Customer Service in India really sucks

Monday, December 26, 2005



Little doubt that Customer Service in India really sucks. Else attribute it to some freakish coincidence that ICICI Bank, Citibank, BSNL and Tata AIG Insurance are all equally bad in serving their customers.

Believe it or not we wasted over 5 hours of our weekend talking to some customer service reps for various year end/mundane tasks like paying insurance premiums, telephone bills and all of them outdo each other in acting stupid!

Consider it twice if you are taking your Auto Insurance from Tata AIG because you can be sure they wouldn't dispatch your policy hardcopy even 2 weeks after you've paid the money.

ICICI Bank requires their customers to visit the bank in person to change the address. Which is still fine. But for every task you got to visit them atleast 2 times for they never seem to get anything straight the first time, from issuing pins to changing addresses. It is quite funny to visit the branch..stand in long queues glaring at the 10 inch monitor over your head for your token number to go ting tong..so much for automation!

Citibank is the master of it all. On the one hand it charges their customers when they make a personal visit to the branch and on the other it resorts to ancient ways for getting the address changed. It requires them to post a hand written letter ensuring that your requests never get handled. It has taken me over 4 months to get a goddamn address changed.

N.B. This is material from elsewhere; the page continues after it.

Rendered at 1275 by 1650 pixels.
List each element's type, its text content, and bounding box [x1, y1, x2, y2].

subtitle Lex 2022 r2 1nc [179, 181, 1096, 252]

BSNL, Pune is a black mark for BSNL. On the one hand you see pictures of Dayanidhi Maran and Bill Gates flashing all over and his attempt to make the connection process smoother and faster, and on the other you see such morons that makes you think, where is this country heading to. Telephone bills never reach home after multiple reminders but they are prompt enough to call up to disconnect the line.

Either I must be living in a very backward city of this country or Pune is totally not worth a place to live in. Atleast now I can partially empathise with Americans' experience of Indian Call Centers and their processes.